## Assignment
While you copy the lines below, skip the pictures and keep the rest exact.

Data provided Start Marker

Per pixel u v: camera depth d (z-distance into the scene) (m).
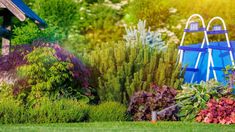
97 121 11.90
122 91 13.80
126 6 20.89
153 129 9.95
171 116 12.26
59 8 20.23
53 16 20.06
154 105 12.48
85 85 13.35
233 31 19.70
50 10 20.11
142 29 16.52
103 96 13.79
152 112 11.67
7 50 13.50
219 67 15.18
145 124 10.97
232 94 12.48
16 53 12.95
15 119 11.30
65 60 13.02
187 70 15.70
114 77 13.80
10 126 10.45
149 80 13.80
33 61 12.76
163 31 20.20
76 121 11.62
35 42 13.38
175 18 20.19
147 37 16.48
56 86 12.87
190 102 12.33
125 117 12.26
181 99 12.52
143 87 13.67
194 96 12.34
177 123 11.27
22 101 12.60
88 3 20.86
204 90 12.37
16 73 12.74
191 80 15.59
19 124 10.95
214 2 19.89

Data provided End Marker

## Answer to this task
Per pixel u v: camera depth d (z-distance into the scene) (m).
97 121 11.90
122 91 13.80
126 6 20.89
153 129 9.95
171 116 12.26
59 8 20.23
53 16 20.06
154 105 12.48
85 85 13.35
233 31 19.70
50 10 20.11
142 29 16.52
103 96 13.79
152 112 11.67
7 50 13.50
219 67 15.18
145 124 10.97
232 94 12.48
16 53 12.95
15 119 11.30
65 60 13.02
187 70 15.70
114 77 13.80
10 126 10.45
149 80 13.80
33 61 12.76
163 31 20.20
76 121 11.62
35 42 13.38
175 18 20.19
147 37 16.48
56 86 12.87
190 102 12.33
125 117 12.26
181 99 12.52
143 87 13.67
194 96 12.34
177 123 11.27
22 101 12.60
88 3 20.86
204 90 12.37
16 73 12.74
191 80 15.59
19 124 10.95
214 2 19.89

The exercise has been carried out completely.